Absolutely not. MMA, submission grappling, and pankration are monitored and regulated by the state athletic commissions. Seldom are competitors seriously injured, and every precaution is taken to stop a match where one competitor is over matched.

Tell us about the worst beat down you have delivered?

My last MMA match ended in 58 seconds when I TKOed (technical knockout) my opponent with strikes and elbows on the ground.

What was one of your toughest fights?

My toughest fight was a wrestling match at the Armature Athletic Union Nationals in 2007. I lost in overtime to a Canadian wrestler. After that, I have never taken conditioning for granted again.

If a Marine walked up to you and said he was interested in participating in MMA, what would be your advice to him?

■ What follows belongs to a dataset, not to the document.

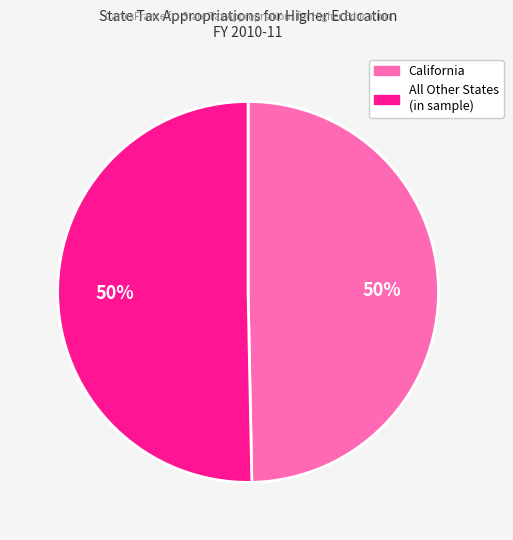

To the nearest percent, what is the average slice percentage?

50%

Be dedicated and diversify your training. This is not a casual sport; it requires a deep commitment to be successful.

Do you have any role models in life?

My coaching staff at Fight Club 29 has been extremely supportive of me and has taught me how to be a well-rounded and professional fighter.

How far do you want to go in your fighting career?

I am currently accepting a wrestling scholarship at Santa Rosa College for June, so I will be leaving the Marine Corps at the end of my enlistment in May. I would love to eventually wind up in one of the large mixed martial arts associations.

What is your favorite music to train to?

Bob Marley and the Wailers is a staple in our gym.

Have you been deployed? If so, what was your mission?

Yes, Iraq in 2009. I was a motor transportation operator for a shock/trauma platoon.

What was your hardest day of the deployment?

The day we had to rescue Marines involved in a serious MRAP (Mine Resistant Ambush Protected) accident. They were seriously injured, and it was in doubt at first if they would survive. Fortunately, all of them did.

Who in the celebrity world would you like to KO, or at least challenge to a (friendly) fight?

I would like to knock out “The Situation” from The Jersey Shore. He gets under my skin.